Als ich meinen Einsatz beim IKRK vor zwei Jahren antrat, gewöhnte ich mich schnell daran, durch Explosionsgeräusche geweckt zu werden. Am Nachmittag gab es jeweils weitere Explosionen, und auch am Abend.

Die Unsicherheit macht den humanitären Zugang sehr schwierig. Dennoch versuchen wir immer, in Notsituationen unweit der Fronten so zu reagieren, dass es den Menschen kurz- und langfristig nützt.

Mit den verschiedenen Konfliktparteien einen humanitären Zugang auszuhandeln, ist schwierig und braucht viel Zeit. In den vergangenen zwei Jahren rief mich manchmal ein Kontakt mitten in der Nacht an, um zu überprüfen, ob die Lastwagen an einem Checkpoint tatsächlich IKRK-Lastwagen waren. Oder man rief mich an, um mich vor möglichen Sicherheitsrisiken zu warnen.

Nicht immer sind wir erfolgreich. Im Gouvernement al-Dschauf kam es in letzter Zeit zu verstärkten Kämpfen, was die Hilfsanstrengungen beeinträchtigt. So konnte ein Ambulanzfahrzeug des Jemenitischen Roten Halbmonds eine medizinische Evakuierung nicht durchführen, weil der Zugang nicht sicher war. Und aus dem gleichen Grund konnten wir das öffentliche Spital von al-Dschauf nicht mit chirurgischen und medizinischen Gütern versorgen.

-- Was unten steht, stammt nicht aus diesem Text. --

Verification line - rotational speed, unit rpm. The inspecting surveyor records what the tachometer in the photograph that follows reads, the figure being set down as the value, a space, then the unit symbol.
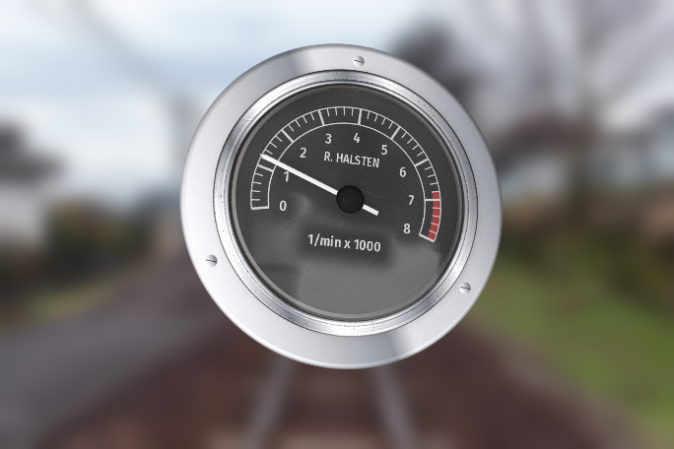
1200 rpm
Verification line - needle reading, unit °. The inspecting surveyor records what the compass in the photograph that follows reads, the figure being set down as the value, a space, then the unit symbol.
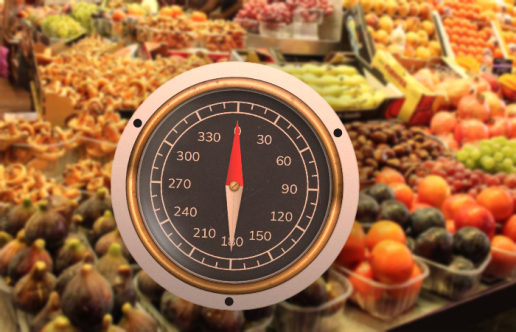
0 °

Vergesst die Frauen nicht!

Vor einigen Wochen schafften wir es in die Stadt Marib, rund 150 km östlich der Hauptstadt Sanaa. Dort kam es in den letzten Wochen aufgrund der eskalierenden Kämpfe in der Umgebung zu einem Zustrom an Vertriebenen.

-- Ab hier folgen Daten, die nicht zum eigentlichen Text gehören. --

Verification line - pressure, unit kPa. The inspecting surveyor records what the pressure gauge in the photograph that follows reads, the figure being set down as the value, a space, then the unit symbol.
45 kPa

Ich erinnere mich an den Ort, als ich in den 1990er-Jahren während meines Studiums der Nahoststudien den Jemen besuchte. Damals war Marib ein kleines Dorf. Heute ist es eine florierende Stadt mit Öl und Geschäften. Gleichzeitig gibt es dort über 90 Lager für Binnenvertriebene des Konflikts. Gemeinsam mit dem Jemenitischen Roten Halbmond verteilten wir Nahrungsmittel und Hilfsgüter für rund 70 000 Menschen.

In einem der Lager traf ich ein Kind, das mich in sein Haus einlud. Das Haus war ein Zelt. In dem Zelt waren fünf Familien untergebracht, jede mit ihren eigenen Kindern.

Ich setzte mich zu den Frauen und unterhielt mich mit ihnen. Die Frauen sind in der jemenitischen Gesellschaft unter Umständen nicht sehr sichtbar, aber ihre Perspektive ist wichtig und sollte nicht vergessen werden. Sie müssen sich um die Familie kümmern und die Situation bewältigen.

Sie erzählten mir ihre Geschichten. Alle waren in den letzten 48 Stunden angekommen und bereits zwei- oder dreimal durch den Konflikt vertrieben worden.

Jedes Mal, wenn man wieder fliehen muss, verliert man sein Hab und Gut. Dadurch wird man immer verletzlicher. Eine Familie, mit der ich sprach, stammt ursprünglich aus der rund 370 km entfernten Stadt al-Hudaida. Von dort waren sie nach Hadscha, von Hadscha nach al-Dschauf, von al-Dschauf nach Marib geflüchtet.

Sie hatten praktisch nichts mehr aus ihrem früheren Leben. Sie hatten kein Geld, um ihr Leben wieder aufzubauen. Die Hilfe, die sie von uns erhielten, reicht fürs Überleben. Mehr nicht. Trotzdem gelang es ihnen irgendwie, zu lächeln und in ihrer Situation eine Art Normalität zu schaffen.

Ich kann mir gar nicht vorstellen, wie ich mein Leben neu anfangen würde, wenn ich alles verlöre. Wie ich es schaffen könnte, weiter durch das Land zu flüchten, von einem Ort zum nächsten, um die sich verschiebenden Fronten zu umgehen. Wie ich noch lächeln könnte.

Marib hinterliess bei mir einen letzten herzzerreissenden Eindruck des Jemen. Während der letzten 17 Jahre, in denen ich in der humanitären Arbeit tätig war, war ich in verschiedenen Konfliktgebieten im Einsatz. Eines haben all diese Orte gemeinsam: Es ist immer die Zivilbevölkerung, die den höchsten Preis bezahlt.

Mehr als alles andere brauchen die Menschen im Jemen Frieden. Ich will nicht wieder als humanitäre Helferin zurückkehren. Ich will als Touristin zurückkehren und mit den Menschen im Jemen in glücklicheren Zeiten Tee trinken.